I’ll be using the VADER model which uses a lexical approach to map words to sentiments by using a ‘dictionary of sentiment’. In other words, each word in the dictionary is assigned a numerical value between -4 and 4 with -4 being negative and 4 being positive. The word ‘horrible’ is rated -2.5 while ‘great’ is 3.1. After each word is assigned a value they’re summed to produce positive, neutral, negative, and compound scores between -1 and 1.

Take these two sentences for example:

‘OrNot is the best.’

‘I hate spiders.’

When ran through the VADER model, these values are returned:

{'neg': 0.0, 'neu': 0.417, 'pos': 0.583, 'compound': 0.6369} {'neg': 0.787, 'neu': 0.213, 'pos': 0.0, 'compound': -0.5719}

‘OrNot is the best’ is rated mostly positive, and the compound score reflects this. On the other hand, ‘I hate spiders’ is rated much more negatively. It's a simple but effective approach to determine the sentiment of a sentence. We can apply this to each of the customer's reviews and review headers to find the distribution of the compound scores.
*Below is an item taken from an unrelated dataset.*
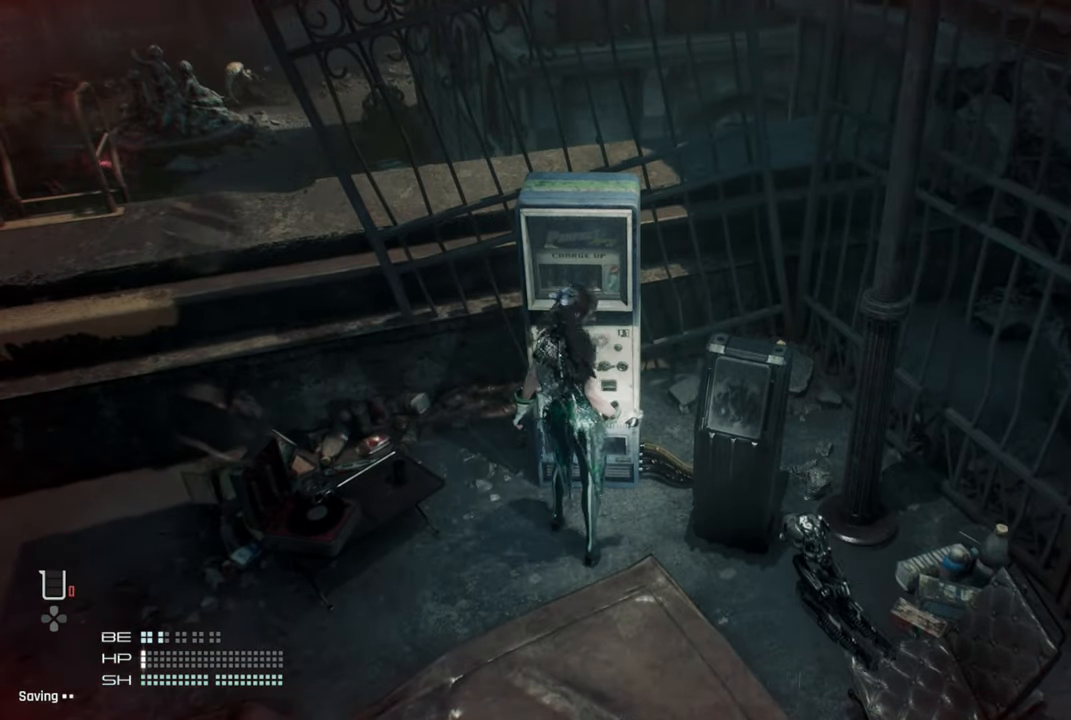
{"buttons": [], "left_stick": "center", "right_stick": "center", "events": []}
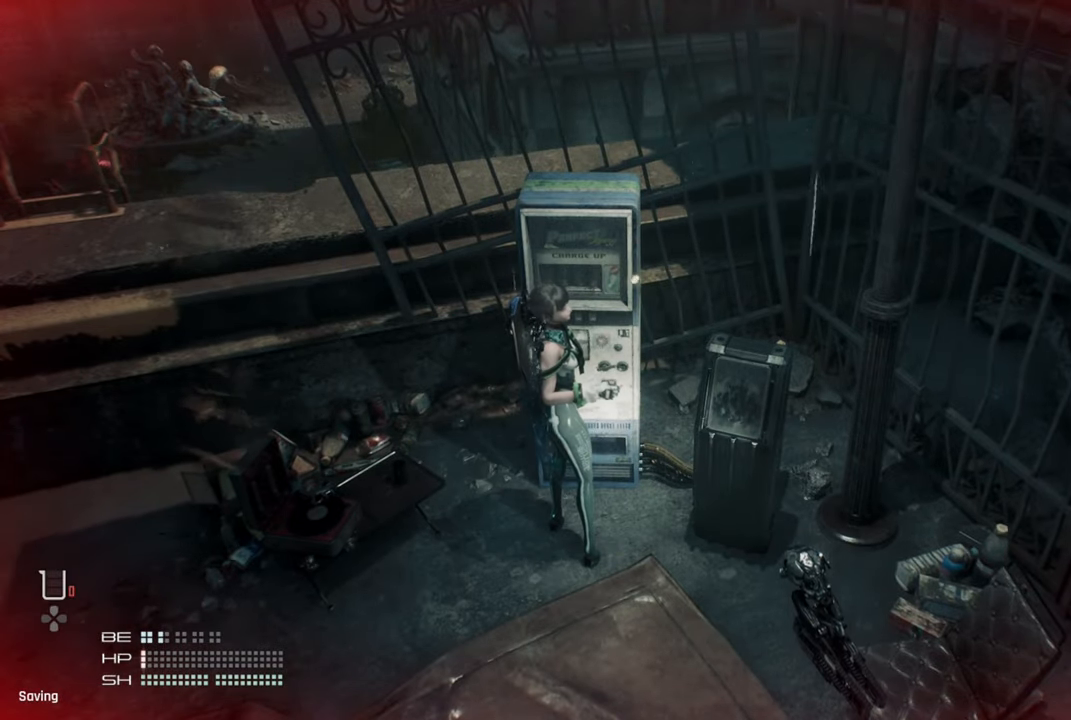
{"buttons": [], "left_stick": "center", "right_stick": "center", "events": []}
I also bucketed the compound scores to make it less granular in the visualization.

1# VADER Sentiment Scores for headers and reviews
2sia = SentimentIntensityAnalyzer()
3
4df['headers_sentiment_VADER'] = df['tokenized_nostop_headers'].apply(lambda x: sia.polarity_scores(' '.join(x)))
5
6df['headers_VADER_neg'] = df['headers_sentiment_VADER'].apply(lambda x: x['neg'])
7df['headers_VADER_neu'] = df['headers_sentiment_VADER'].apply(lambda x: x['neu'])
8df['headers_VADER_pos'] = df['headers_sentiment_VADER'].apply(lambda x: x['pos'])
9df['headers_VADER_compound'] = df['headers_sentiment_VADER'].apply(lambda x: x['compound'])
10
11df['reviews_sentiment_VADER'] = df['tokenized_nostop_body'].apply(lambda x: sia.polarity_scores(' '.join(x)))
12
13df['reviews_VADER_neg'] = df['reviews_sentiment_VADER'].apply(lambda x: x['neg'])
14df['reviews_VADER_neu'] = df['reviews_sentiment_VADER'].apply(lambda x: x['neu'])
15df['reviews_VADER_pos'] = df['reviews_sentiment_VADER'].apply(lambda x: x['pos'])
16df['reviews_VADER_compound'] = df['reviews_sentiment_VADER'].apply(lambda x: x['compound'])
17
18# Putting VADER compound scores into buckets to see which compound scores are the most common
19bin_edges = [-1.0, -0.9, -0.8, -0.7, -0.6, -0.5, -0.4, -0.3, -0.2, -0.1, 0, 0.1, 0.2, 0.3, 0.4, 0.5, 0.6, 0.7, 0.8, 0.9, 1.0]
20df['headers_VADER_compound_buckets'] = pd.cut(df['headers_VADER_compound'], bins = bin_edges)
21df['reviews_VADER_compound_buckets'] = pd.cut(df['reviews_VADER_compound'], bins = bin_edges)
22
23header_compound_count = df['headers_VADER_compound_buckets'].value_counts()
24header_compound_count = header_compound_count.reindex(bin_edges)
25review_compound_count = df['reviews_VADER_compound_buckets'].value_counts()
26review_compound_count = review_compound_count.reindex(bin_edges)
27
28plt.figure(figsize = (12, 6))
29
30plt.subplot(1, 2, 1)
31header_compound_count.plot(kind = 'bar', color = 'royalblue')
32plt.title('Headers')
33plt.xlabel('Sentiment Score')
34plt.ylabel('Count')
35
36plt.subplot(1, 2, 2)
37review_compound_count.plot(kind = 'bar', color = 'seagreen')
38plt.title('Reviews')
39plt.xlabel('Sentiment Score')
40plt.ylabel('Count')
41plt.suptitle('Distrubtion of VADER Compound Scores', fontweight = 'bold')
42plt.tight_layout()
43# plt.show()

The most common compound score for the headers is 0, or neutral, while the reviews are most frequently extremely positive. I think it's also especially striking how few negative compound scores are present.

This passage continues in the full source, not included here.